YouTube transcript → Markdown

Get any YouTube transcript as a single block of clean Markdown — title and source URL baked in as front-matter, paragraphs already broken correctly, paste-ready for any LLM or note tool.

How to export a YouTube transcript as Markdown

There are two clicks between a YouTube video and a Markdown file you can paste into ChatGPT or drop into Obsidian. Replace youtube.com with ytscribe.io in the URL bar; the transcript loads. Open the dropdown next to the Copy button and choose Copy as Markdown. That's it. The Markdown is in your clipboard.

What you get back is structured: a level-1 heading with the video title, a small front-matter block carrying the source URL, language, and snippet count, then the transcript itself as proper paragraphs. The full timestamped view is appended below the paragraphs so you can keep timing data without losing readability.

  1. Open the YouTube video in your browser.
  2. In the URL bar, change youtube.com to ytscribe.io. Press Enter.
  3. Click the dropdown arrow next to Copy and choose Copy as Markdown.
  4. Paste into ChatGPT, Claude, Notion, Obsidian, or any tool that understands Markdown.

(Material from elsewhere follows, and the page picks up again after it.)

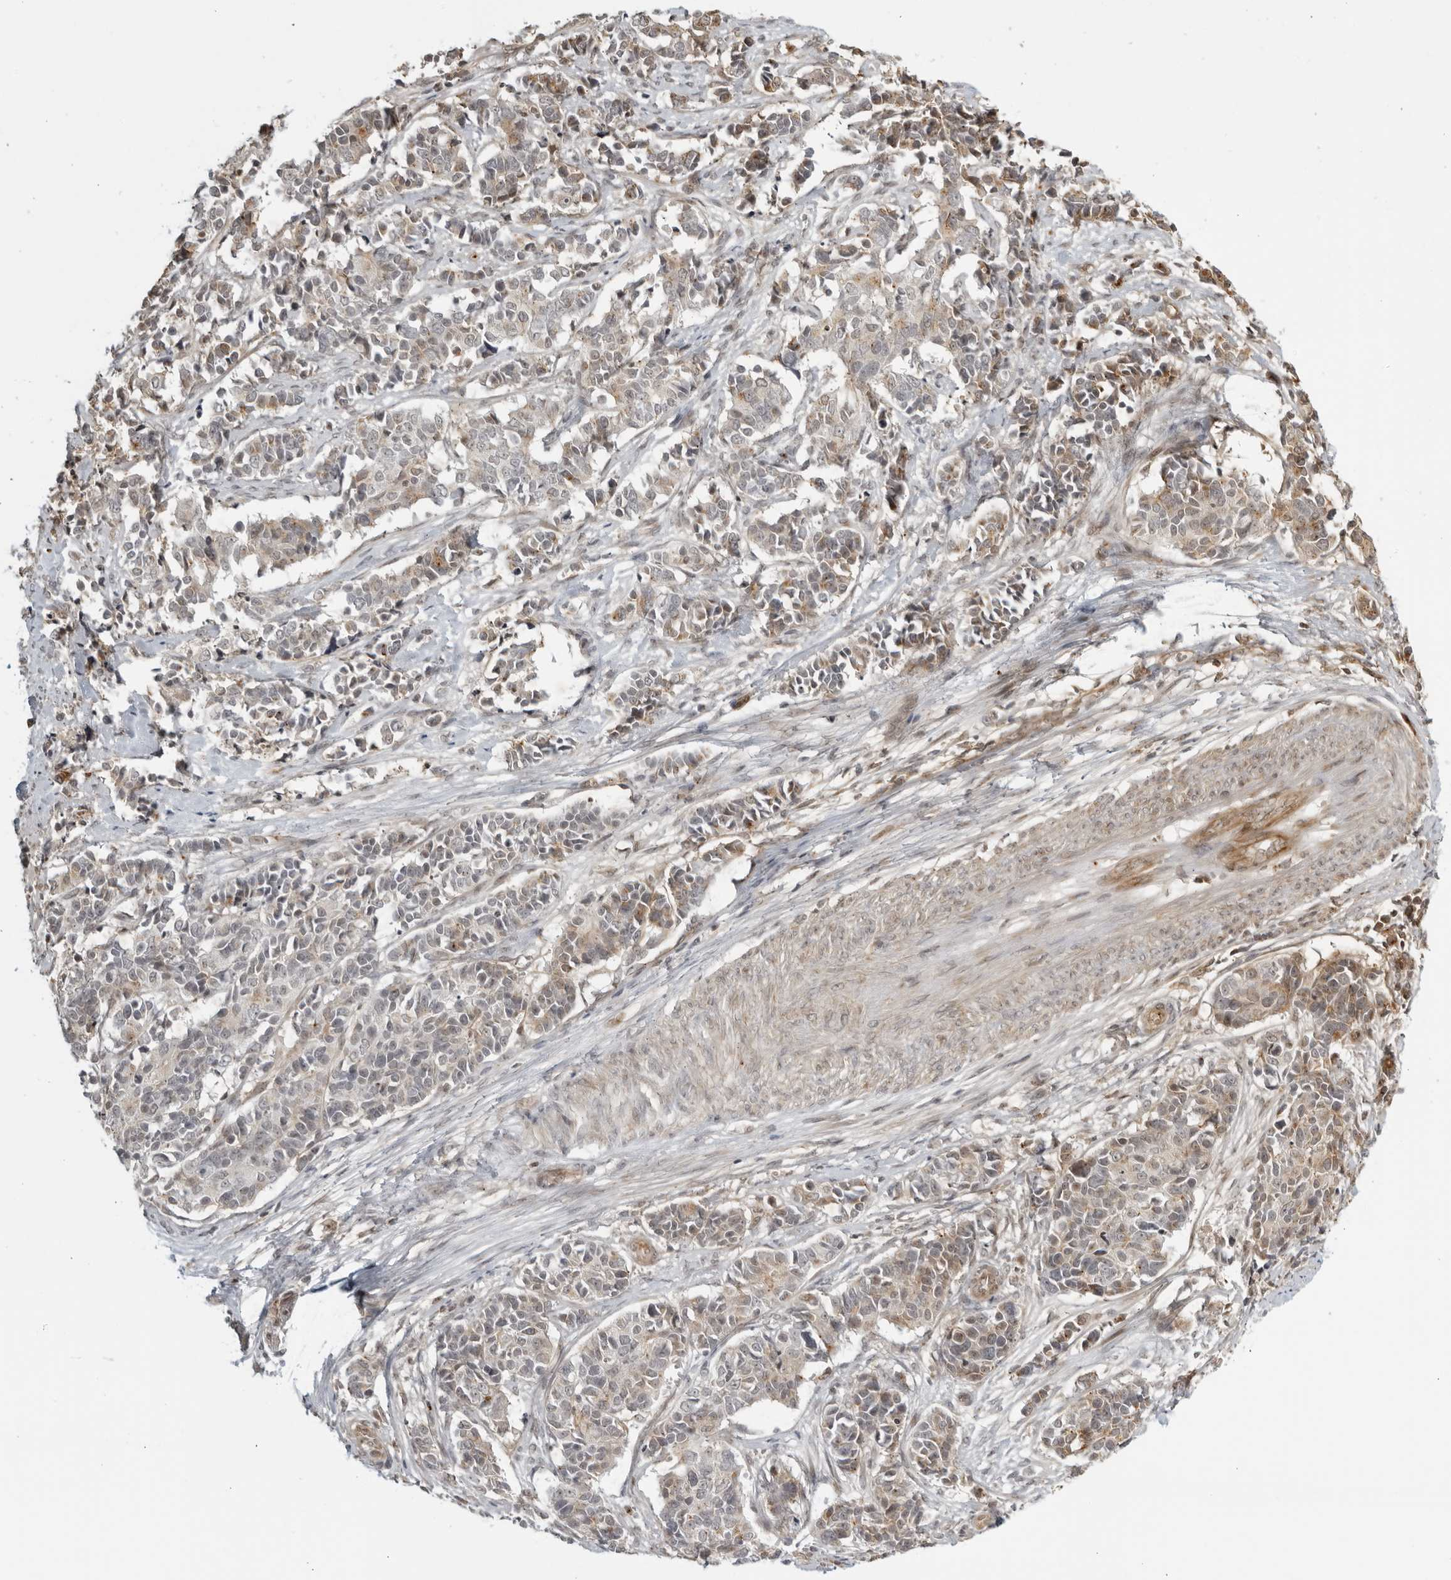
{"staining": {"intensity": "weak", "quantity": "<25%", "location": "cytoplasmic/membranous"}, "tissue": "cervical cancer", "cell_type": "Tumor cells", "image_type": "cancer", "snomed": [{"axis": "morphology", "description": "Normal tissue, NOS"}, {"axis": "morphology", "description": "Squamous cell carcinoma, NOS"}, {"axis": "topography", "description": "Cervix"}], "caption": "This histopathology image is of cervical squamous cell carcinoma stained with IHC to label a protein in brown with the nuclei are counter-stained blue. There is no expression in tumor cells.", "gene": "TCF21", "patient": {"sex": "female", "age": 35}}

Why Markdown beats plain text for transcripts

Plain text loses structure. When you ask an LLM to summarise a 90-minute talk, the model has no signal that there's a title, who said it, or what the source was — it has to infer all of that from the transcript itself, which dilutes attention. Markdown front-matter solves this in two lines: the title gets cited correctly, the source URL becomes a clickable anchor in the response, and the language tag helps the model handle non-English transcripts without translation drift.

Markdown also survives copy-paste between tools. Notion, Obsidian, Logseq, and Roam all parse it natively. ChatGPT and Claude render it with proper headings and code blocks. A plain-text transcript, by contrast, loses the title-vs-body distinction the moment it lands in Notion's editor.

Example — Andrej Karpathy's LLM intro

Take Andrej Karpathy's "Intro to Large Language Models" — a one-hour talk that's frequently shared in dev circles. Open it on YouTube, swap the domain, click Copy as Markdown, paste into ChatGPT with a prompt like "Summarise this talk in five bullet points and three follow-up questions." You get a useful answer in about ten seconds. Without Markdown front-matter, the same prompt produces a generic summary that doesn't reference the speaker or the talk title.

You can try it now on the Karpathy talk if you want to see the exact Markdown output before committing to the workflow.

FAQ

Does the Markdown include timestamps?
Yes. The Markdown export includes the timestamped view as a second section after the paragraph view. If you only want timestamps, switch to the Timestamped tab and use plain Copy — that copies just the timestamped lines.
Can I paste this directly into Obsidian or Notion?
Yes. Both tools parse Markdown natively. Pasted ytscribe output renders with the title as a heading, the front-matter as a quoted block, and the transcript as proper paragraphs — no manual formatting required.
How long can a transcript be?
There is no hard cap. ytscribe has handled multi-hour podcasts and lecture courses without trouble. The practical limit is whatever your downstream tool accepts — ChatGPT and Claude handle hundreds of thousands of tokens in their long-context modes, Obsidian and Notion have no length limits.
Will Copy as Markdown work on YouTube Shorts?
Yes. Shorts under ytscribe.io/shorts/VIDEO_ID render the same way as regular videos and the Markdown export is identical. If a Short doesn't have captions, you'll see a clear message rather than empty Markdown.